Applying F once gives (using @btime form BenchmarkTools)

```
55.524 μs (700 allocations: 39.84 KiB)
```

Now I use a machine with 100 cores to construct a matrix of size Nsite*Nsite using @Threads.threads as follows

```
function F_array(phi0, K_array, P_list, Nsite)
result = zeros(ComplexF64, Nsite, Nsite)
@Threads.threads for m in 1:Nsite
for n in m+1:Nsite
result[m, n] = F(m, n, phi0, K_array, P_list)
end
end
return result
end
```

When I apply F_array(with Nsite = 4000) I get

```
416.801 s (8381104705 allocations: 345.49 GiB)
```

which has a huge allocation that eventually leads to the computation being very slow.

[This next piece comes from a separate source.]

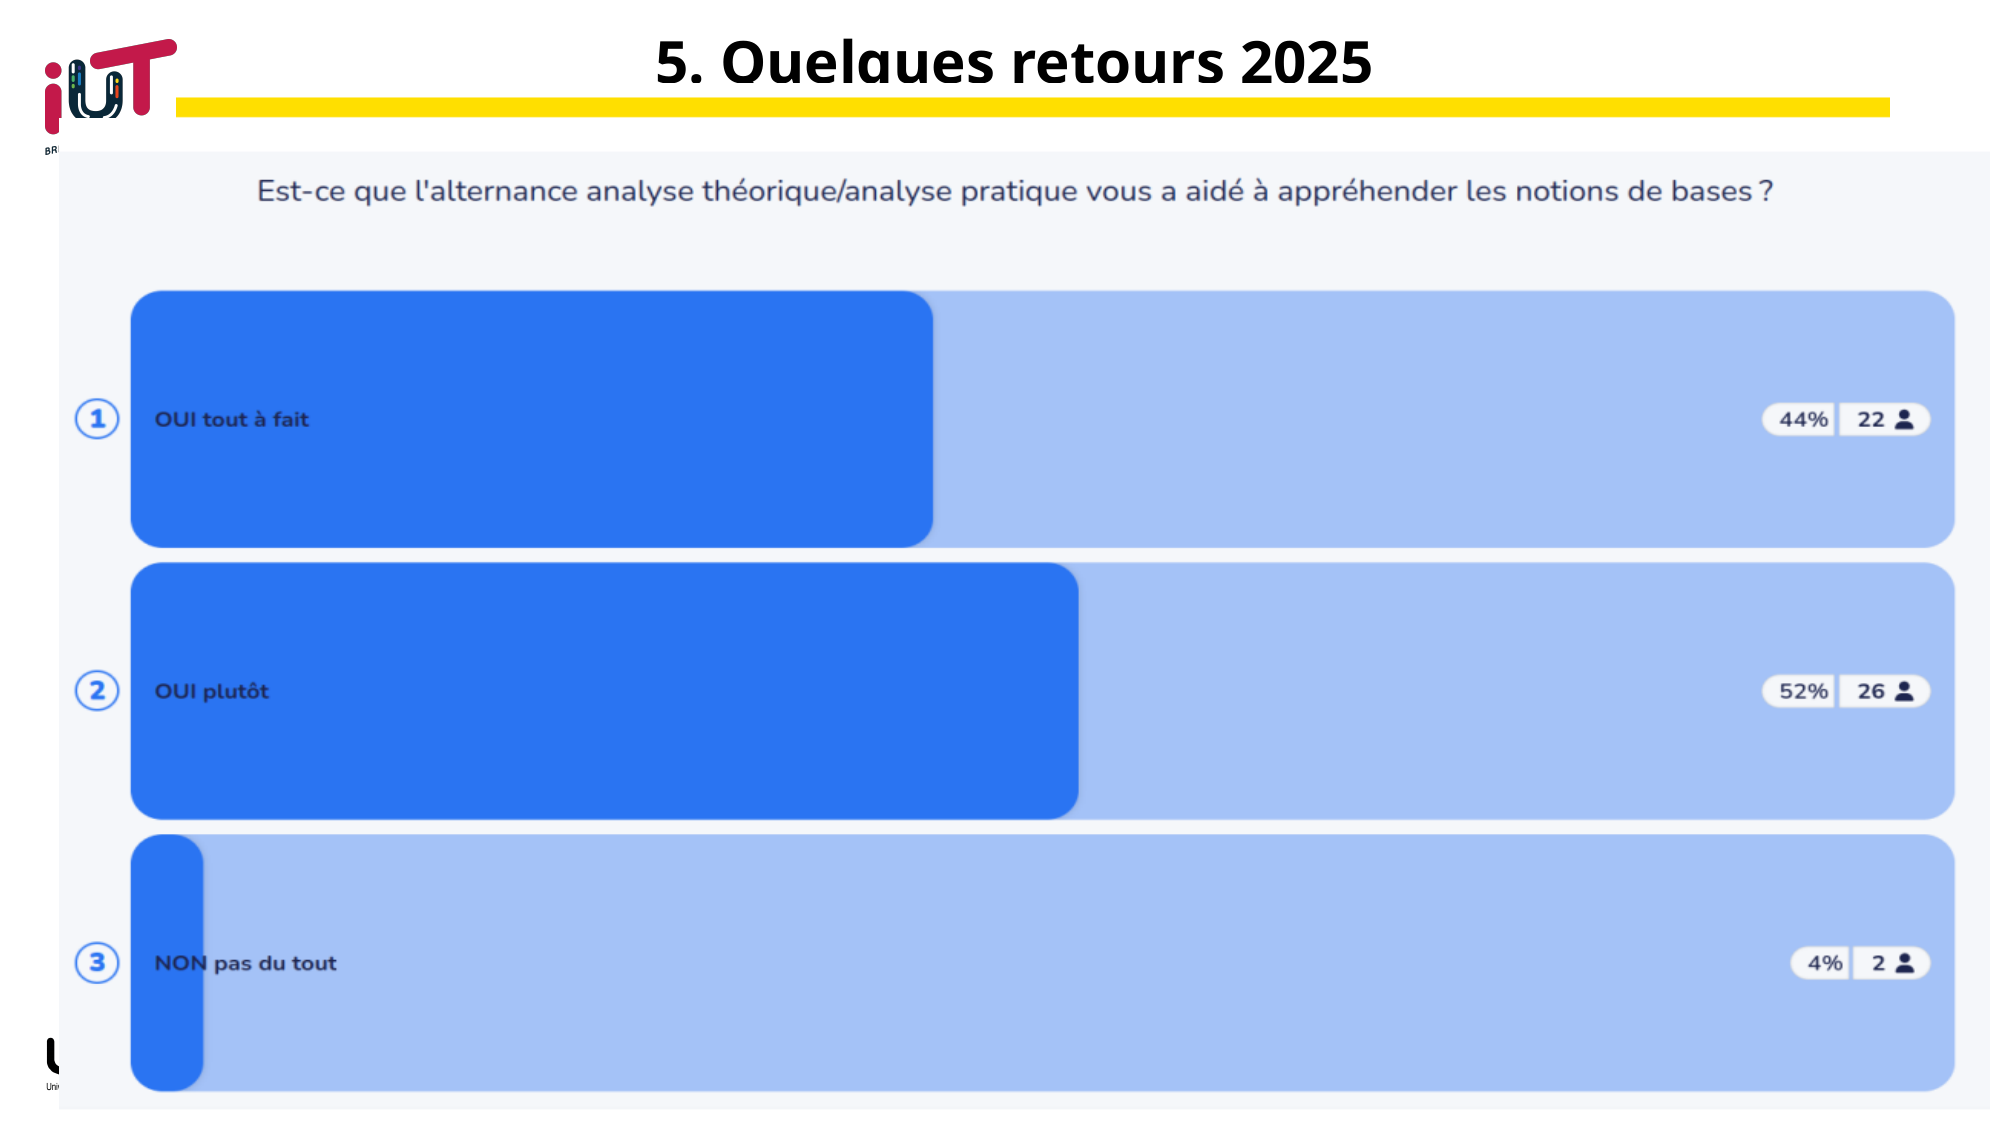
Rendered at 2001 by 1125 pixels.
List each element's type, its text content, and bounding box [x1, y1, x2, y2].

I have tried a simple function instead of F that has similar run time and allocations and when I construct the matrix using this simple function it takes roughly 500 ms so I was expecting that I should get a similar time for my F_array function.

I’m suspecting that it has to do with the fact that the function F uses large arrays in its definition. Is there a way to fix this problem?

Any other insight will be greatly appreciated.